_YOUR INSTRUCTIONS_
Take each line below that has "phong" and copy it.

_Dataset records_

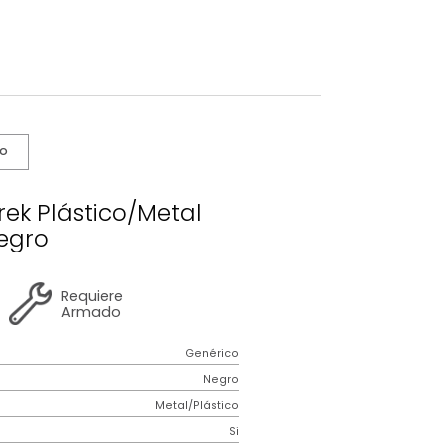
s De Cuidado
Alto Derek Plástico/Metal
Negro
2 años
de
Requiere
garantía
Armado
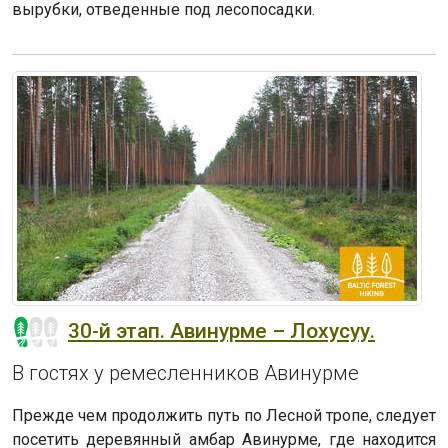
вырубки, отведенные под лесопосадки.
30-й этап. Авинурме – Лохусуу.
В гостях у ремесленников Авинурме
Прежде чем продолжить путь по Лесной тропе, следует
посетить деревянный амбар Авинурме, где находится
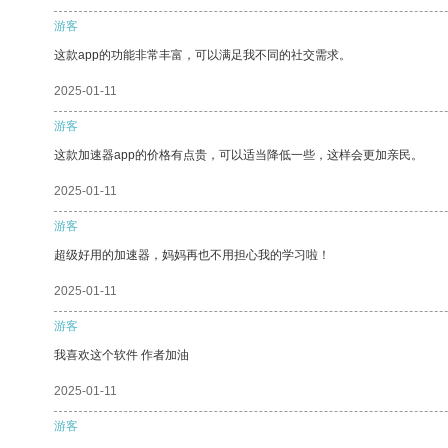
游客
这款app的功能非常丰富，可以满足我不同的社交需求。
2025-01-11
游客
这款加速器app的价格有点贵，可以适当降低一些，这样会更加亲民。
2025-01-11
游客
超级好用的加速器，妈妈再也不用担心我的学习啦！
2025-01-11
游客
我喜欢这个软件 作者加油
2025-01-11
游客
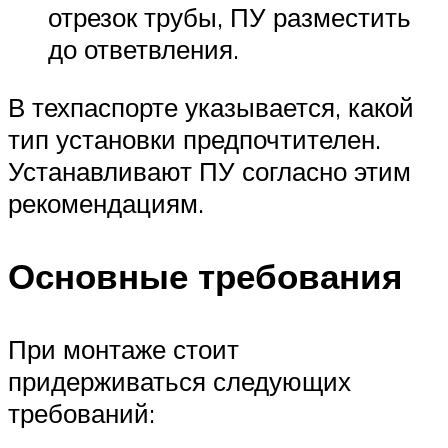
отрезок трубы, ПУ разместить
до ответвления.
В техпаспорте указывается, какой
тип установки предпочтителен.
Устанавливают ПУ согласно этим
рекомендациям.
Основные требования
При монтаже стоит
придерживаться следующих
требований:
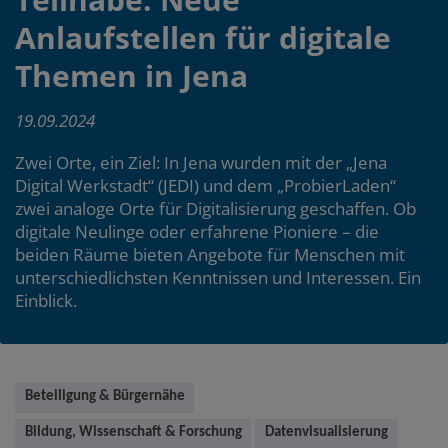
Anlaufstellen für digitale
Themen in Jena
19.09.2024
Zwei Orte, ein Ziel: In Jena wurden mit der „Jena
Digital Werkstadt“ (JEDI) und dem „ProbierLaden“
zwei analoge Orte für Digitalisierung geschaffen. Ob
digitale Neulinge oder erfahrene Pioniere – die
beiden Räume bieten Angebote für Menschen mit
unterschiedlichsten Kenntnissen und Interessen. Ein
Einblick.
Main
Beteiligung & Bürgernähe
content
Bildung, Wissenschaft & Forschung
Datenvisualisierung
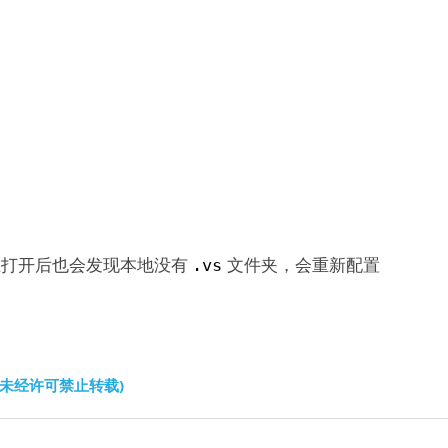
S在打开后也会发现本地没有
文件夹，会重新配置
.vs
文未经许可禁止转载)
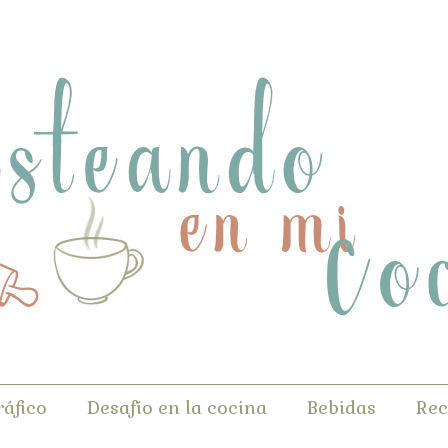
ráfico
Desafío en la cocina
Bebidas
Rec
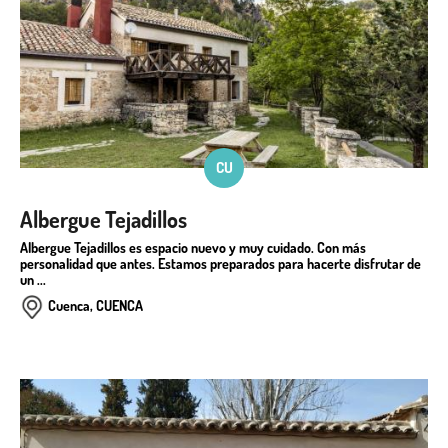
CU
Albergue Tejadillos
Albergue Tejadillos es espacio nuevo y muy cuidado. Con más
personalidad que antes. Estamos preparados para hacerte disfrutar de
un ...
Cuenca, CUENCA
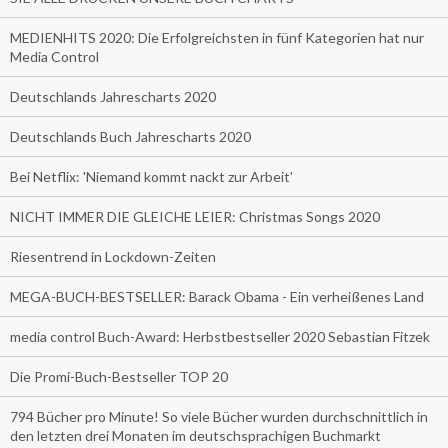
MEDIENHITS 2020: Die Erfolgreichsten in fünf Kategorien hat nur
Media Control
Deutschlands Jahrescharts 2020
Deutschlands Buch Jahrescharts 2020
Bei Netflix: 'Niemand kommt nackt zur Arbeit'
NICHT IMMER DIE GLEICHE LEIER: Christmas Songs 2020
Riesentrend in Lockdown-Zeiten
MEGA-BUCH-BESTSELLER: Barack Obama - Ein verheißenes Land
media control Buch-Award: Herbstbestseller 2020 Sebastian Fitzek
Die Promi-Buch-Bestseller TOP 20
794 Bücher pro Minute! So viele Bücher wurden durchschnittlich in
den letzten drei Monaten im deutschsprachigen Buchmarkt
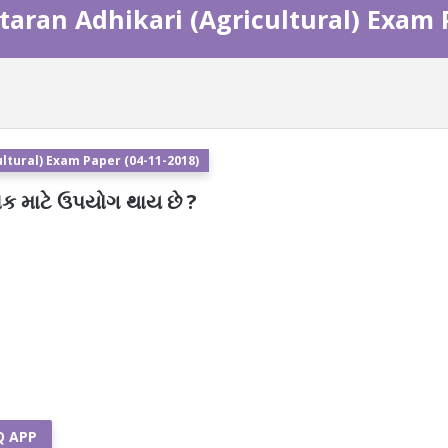
taran Adhikari (Agricultural) Exam 
ltural) Exam Paper (04-11-2018)
પાક માટે ઉપયોગ થાય છે ?
Q APP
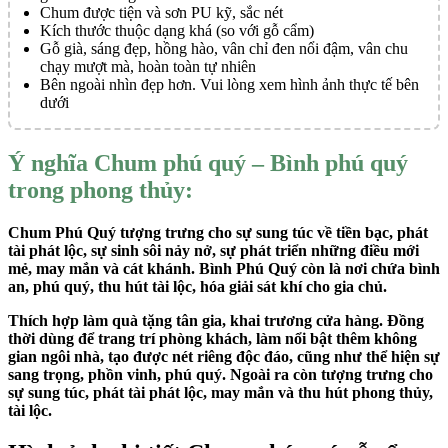
Chum được tiện và sơn PU kỹ, sắc nét
Kích thước thuộc dạng khá (so với gỗ cẩm)
Gỗ già, sáng đẹp, hồng hào, vân chỉ đen nổi đậm, vân chu
chạy mượt mà, hoàn toàn tự nhiên
Bên ngoài nhìn đẹp hơn. Vui lòng xem hình ảnh thực tế bên
dưới
Ý nghĩa Chum phú quý – Bình phú quý
trong phong thủy:
Chum Phú Quý tượng trưng cho sự sung túc về tiền bạc, phát
tài phát lộc, sự sinh sôi nảy nở, sự phát triển những điều mới
mẻ, may mắn và cát khánh. Bình Phú Quý còn là nơi chứa bình
an, phú quý, thu hút tài lộc, hóa giải sát khí cho gia chủ.
Thích hợp làm quà tặng tân gia, khai trương cửa hàng. Đồng
thời dùng để trang trí phòng khách, làm nổi bật thêm không
gian ngôi nhà, tạo được nét riêng độc đáo, cũng như thể hiện sự
sang trọng, phồn vinh, phú quý. Ngoài ra còn tượng trưng cho
sự sung túc, phát tài phát lộc, may mắn và thu hút phong thủy,
tài lộc.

_RESULT BELOW_
trong phong thủy:
sự sung túc, phát tài phát lộc, may mắn và thu hút phong thủy,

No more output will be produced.